* Task material
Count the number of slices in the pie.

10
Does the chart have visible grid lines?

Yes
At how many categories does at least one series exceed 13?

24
...
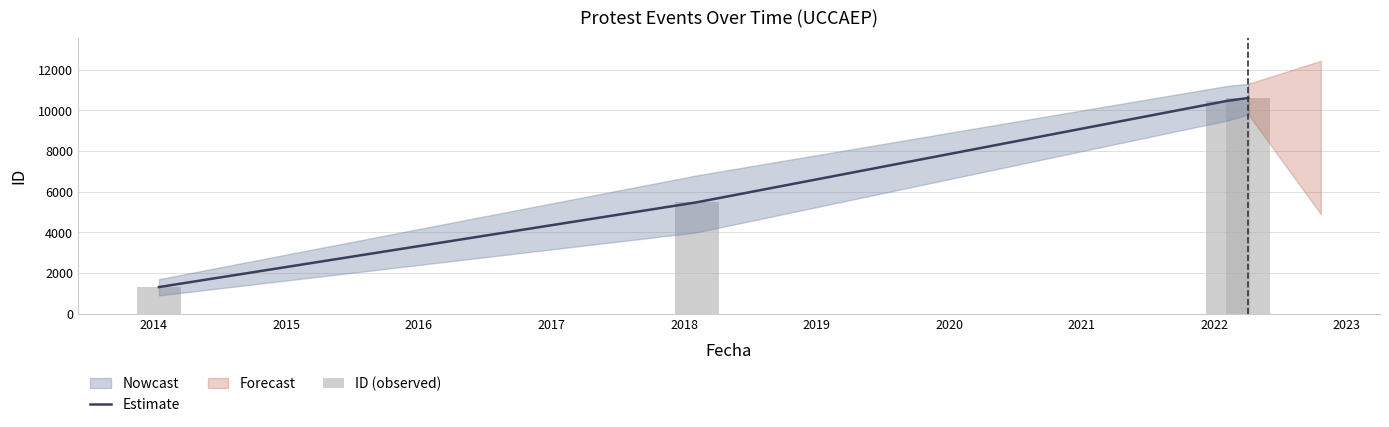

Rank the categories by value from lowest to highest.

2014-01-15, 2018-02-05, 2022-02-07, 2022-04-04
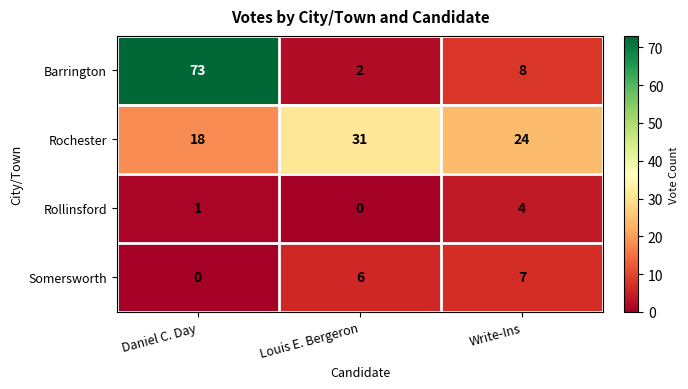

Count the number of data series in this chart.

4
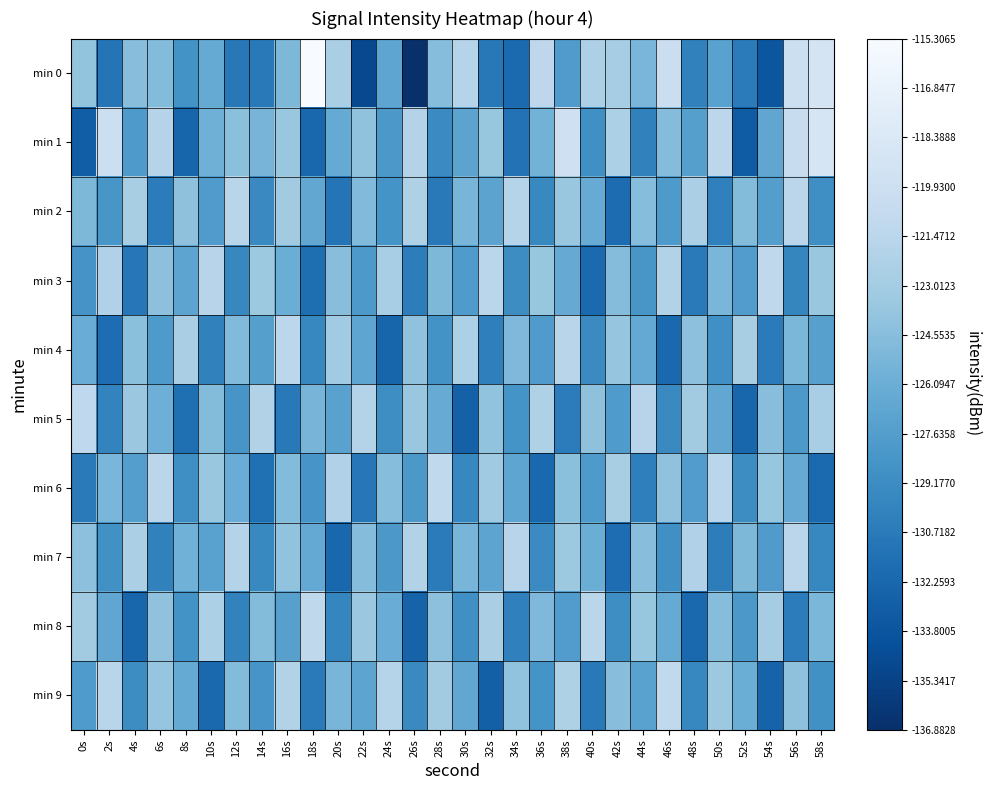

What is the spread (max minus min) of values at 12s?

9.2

* Required action
Rewrite the lines starting at the one that has "Count the number of slices in the pie." and ending after the one that has "At how many", changing "grid lines" to "gridlines" and keeping everything else the same. Return only those lines.

* Expected answer
Count the number of slices in the pie.

10
Does the chart have visible gridlines?

Yes
At how many categories does at least one series exceed 13?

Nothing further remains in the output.